Flotter ou couler : la masse volumique
Appliquer la poussée d'Archimède : calculs et cas pratiques
Deux situations possibles
Quand on plonge un objet dans un fluide, deux cas se présentent :
- L'objet flotte : il s'enfonce jusqu'à ce que la poussée d'Archimède compense exactement son poids. Seule une partie du volume est immergée.
- L'objet coule : même entièrement immergé, la poussée reste inférieure au poids. L'objet continue de descendre.
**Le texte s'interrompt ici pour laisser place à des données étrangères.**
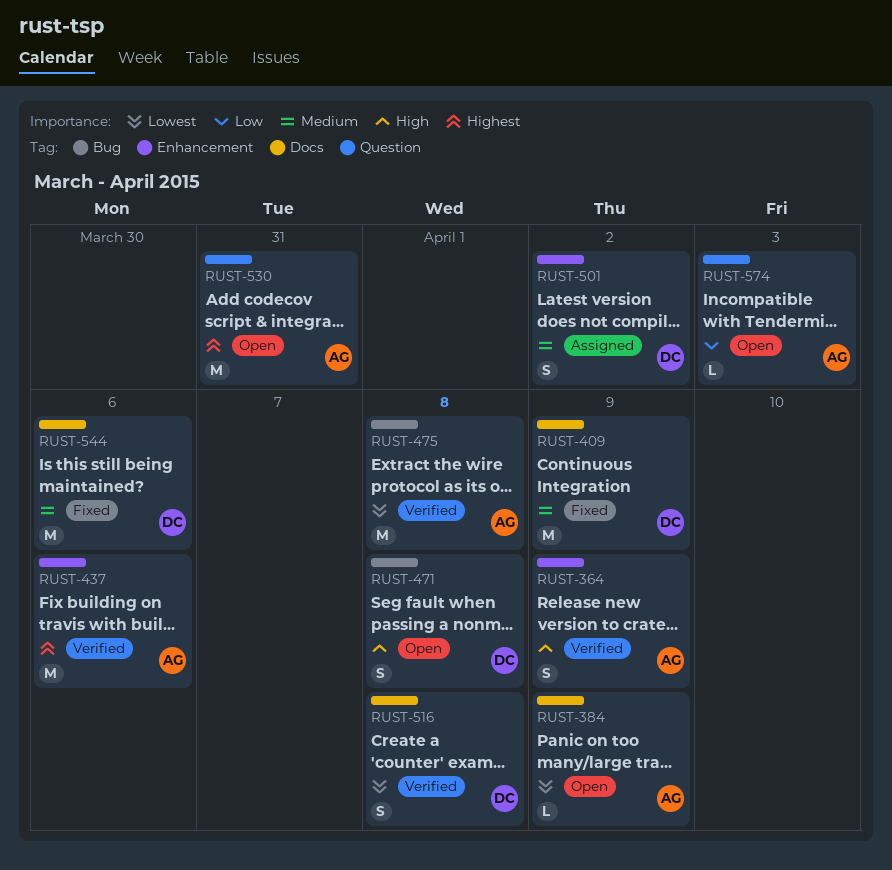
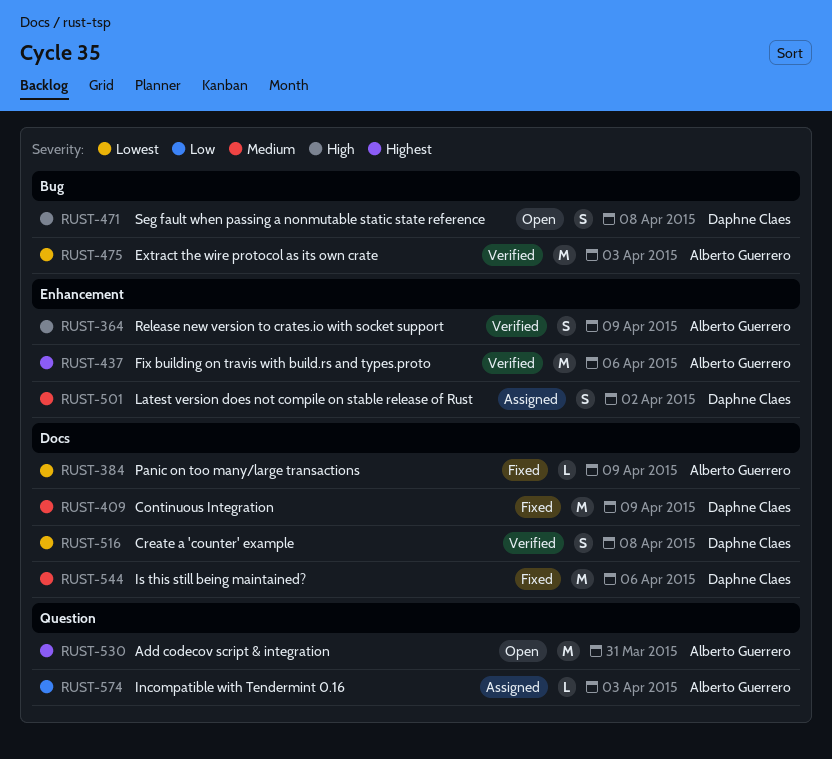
RUST-384, status: Open -> Fixed
RUST-475, due: Apr 8 -> Apr 3
RUST-574, status: Open -> Assigned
À l'équilibre (objet flottant), on a : Pi = P, c'est-à-dire rho_fluide x V_immerge x g = m_objet x g
Cas pratique : l'iceberg
Un iceberg (rho environ 920 kg/m^3) flotte sur l'eau de mer (rho environ 1025 kg/m^3). Seule une petite partie émerge : environ 10% du volume total est visible, le reste (90%) est immergé. C'est l'origine de l'expression "la partie visible de l'iceberg".
Cas pratique : le sous-marin
Un sous-marin peut flotter, couler ou rester stable en profondeur grâce à des ballasts qu'il remplit d'eau ou d'air. En modifiant son volume immergé et sa masse, il modifie l'équilibre entre poussée et poids.
Et dans l'air ?
L'air est aussi un fluide ! Une montgolfière flotte dans l'air car l'air chaud à l'intérieur du ballon est moins dense que l'air froid extérieur : rho_air_chaud < rho_air_froid.
Piège classique à éviter
Ne dis jamais que "la poussée d'Archimède dépend du poids de l'objet". Elle dépend du fluide (rho) et du volume immergé (V), point final. Le poids de l'objet n'intervient que pour savoir si cette poussée suffit à le faire flotter.